When the flow of contact flows in the nozzle of the apparatus, made in the form of a set of coaxially arranged perforated cylinders, the openings of which are provided with nozzles and diffusers located on adjacent cylinders in an alternating sequence, overflow nozzles are installed on the cylinders with nozzles, two adjacent nozzle-diffuser pairs diffusers are equipped with a common partition of convex shape. The injection effect is optimally used in combination with the field of centrifugal forces. This leads to a sharp increase in the productivity of the apparatus and the intensification of physical chemical, physicochemical, biological, heat and mass transfer processes.

Intensive turbulization of the interacting flows promotes multiple fusion and disintegration of jets and droplets and, consequently, the processes occurring in the apparatus are intensified. Moving at high speed in the mixing chambers (diffusers), the emulsion flows, as they exit the latter, move towards each other along the partition of the convex shape 21 and collide. In the impact zone, there is an intensive update of the interfacial surface, an increase in the contact time of the phases and relative speeds of their movement.
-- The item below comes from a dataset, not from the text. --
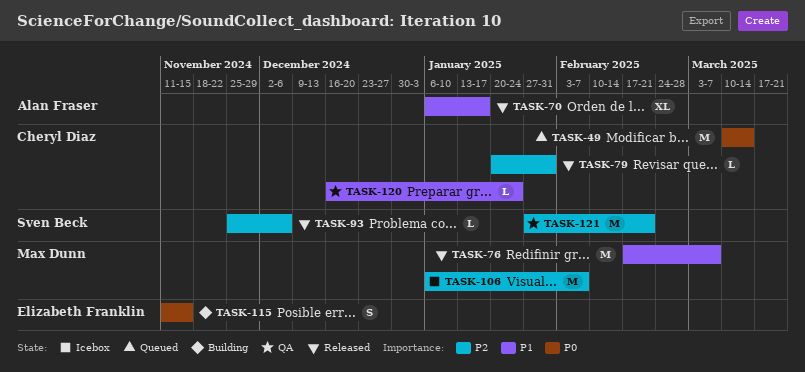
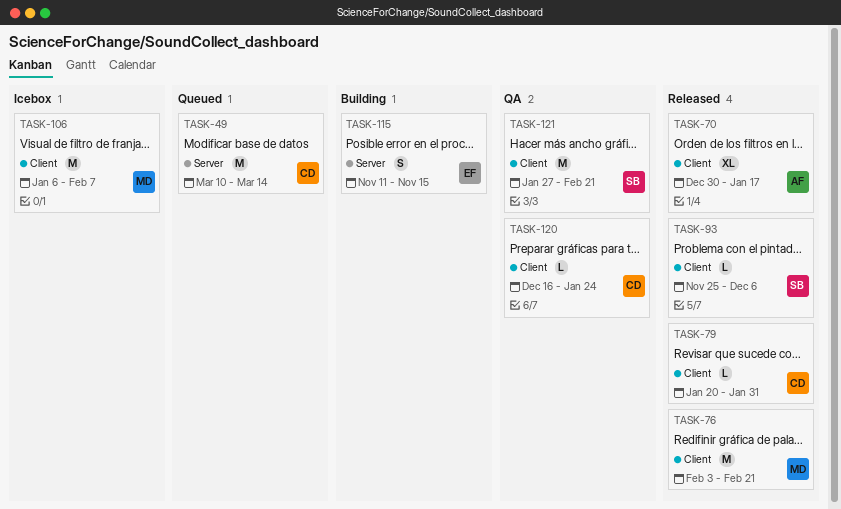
TASK-70, start: Jan 6 -> Dec 30
TASK-76, start: Feb 17 -> Feb 3
TASK-76, due: Mar 7 -> Feb 21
The advantages of this unit should also include:

a) the absence of longitudinal mixing of the phase flows as they move along the apparatus /

b) high flow rates in the apparatus;

c) high dispersion of the spray; D) low hydraulic resistance to the flow of j;

e) multipurpose purpose of the device;

e) a wide range of modes of stable operation of the device.

The device can practically operate both at zero flow rate of one of the reciprocating scaffolding flows, and at loads exceeding the throughput capacity of the injection nozzle-diffuser pair. In this case, the interacting streams will move not only in the sog diffuser system, but also through the overflow pipes 20, which in this case will operate in the outflow mode simultaneously as mixing elements and as overflow pipes.

The use of this invention will allow to intensify processes, increase productivity and improve product quality, expand the range of stable operation and the possibility of use in various chemical-technological processes.

Claims (1)

1. USSR author's certificate No. 611330, cl. B 01 D 11/04,12.11.76.  inject flow For / eleven -Working flow -UffMcefimupyeffo / u stream phases. It.